警察署に持ち込まれたのは、バナナを食べた男性の死体だった。検死の結果、死因はアナフィラキシーショックと判明した。ただ、この男性は普段からバナナを食べていたということで、一体何が原因でアナフィラキシーショックを起こしたのか、この事件は謎に包まれていた。
「バナナ食って死ぬなんて、また難儀な死因もあったもんですねェ。」
ガラスに囲まれた喫煙室で、ぷかぷかと煙草を吹かす隣のコイツは私の同僚の西田だ。
寿命が減るだけだから煙草なんてやめておけ、と何度も言っているのだがどうしても聞かない。
ついこの前、コイツに付き合って煙草を吸ってから私も喫煙にハマってしまった。
吸いすぎで火の消えた煙草を灰皿に押しつけ、西田を連れて捜査に出た。
私たちは事件の真相を突き止めるため、現場付近の証言や監視カメラの映像を調べた。すると、ある男性が被害者の後をつけている様子が映っていた。男性は犯人と思われたが、その男性は事件当日に海外に旅行に出ており、犯行には関与していなかった。
ふりだしに戻ってしまった私たちは、被害者の生活を調べることにした。

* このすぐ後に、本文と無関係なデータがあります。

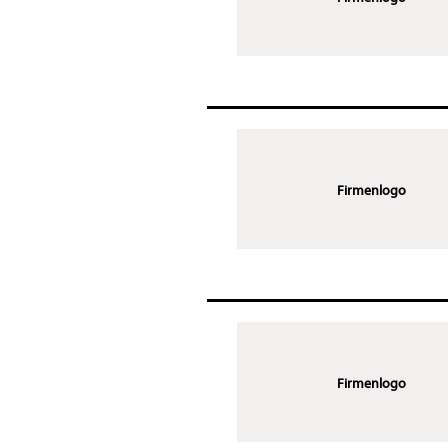
Firmenlogo
Firmenlogo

すると、被害者が最近まで働いていた果物店で、あるバナナが売られていたことがわかった。そのバナナは、珍しい品種で、風味が良く、多くの人々に人気があった。
私たちは果物店に調査に行き、そのバナナがどこから入荷されたのかを尋ねた。果物店の店員は、ある倉庫から入荷していると答えた。私たちはその倉庫を訪れたが、何も異常はなかった。
しかし、私たちが倉庫を出ようとしたとき、壁から何かが落ちてきた。私たちはその場でその物体を調べたが、それは腐ったバナナだった。そして、その倉庫には数百本の腐ったバナナが積まれていた。

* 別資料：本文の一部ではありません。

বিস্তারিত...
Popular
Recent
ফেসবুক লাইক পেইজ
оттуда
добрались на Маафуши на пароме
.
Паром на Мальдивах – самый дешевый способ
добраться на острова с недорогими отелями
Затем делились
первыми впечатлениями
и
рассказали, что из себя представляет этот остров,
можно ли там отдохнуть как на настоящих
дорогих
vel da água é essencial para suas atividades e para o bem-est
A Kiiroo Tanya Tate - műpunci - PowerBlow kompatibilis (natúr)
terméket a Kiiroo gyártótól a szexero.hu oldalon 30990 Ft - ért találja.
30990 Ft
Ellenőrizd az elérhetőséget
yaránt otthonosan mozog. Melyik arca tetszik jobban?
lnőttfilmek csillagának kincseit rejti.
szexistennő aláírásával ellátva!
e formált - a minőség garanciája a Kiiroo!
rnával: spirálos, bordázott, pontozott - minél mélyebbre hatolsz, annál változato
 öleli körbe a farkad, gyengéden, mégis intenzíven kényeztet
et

私たちはそのバナナを解体して調べた。すると、中には異物が入っているものが何本も見つかった。その異物は、何と、毒物だった。私たちは調べた結果、その毒物が入っていたバナナを食べた人たちが、アナフィラキシーショックを起こし、死亡したことを知った。
私たちは、果物店の経営者を捜し出し、取り調べを行った。
結果。経営者は、倉庫に入荷してくるバナナを全くチェックしていなかったことを認めた。そして、その毒物が入っていたバナナを売りさばいていたことも白状した。
私たちは、経営者を逮捕し、事件を解決した。だが、私はこの事件から、食べ物にも命を奪われる可能性があるということを痛感した。食べ物は私たちの身体に入り、栄養を与えてくれるものだが、その逆に、毒物が混入されることもあるのだ。
「ただの腐ったバナナだけじゃなく毒入りバナナだとは……こりゃァ暫くバナナなんか食えそうにないっすね」
そう言ってライターを取り出し煙草をふかし始めた西田は、軽く喉で笑った。
「あぁ、そうだな…それに、この経営者だけじゃなく毒入りバナナを売り捌いてる奴もとっ捕まえなくてはな。」
「これから、また仕事増えそうだ。」
事件が終結してから、私は夜な夜なその腐ったバナナが落ちてきた倉庫のことを思い出すことがある。私たちは、その倉庫からバナナを回収したはずだが、果たして本当に回収し切ったのだろうか。それとも、まだ何本か残っているのだろうか。そこら中で毒入りバナナを売り捌いてる奴は?私は、それが心配である。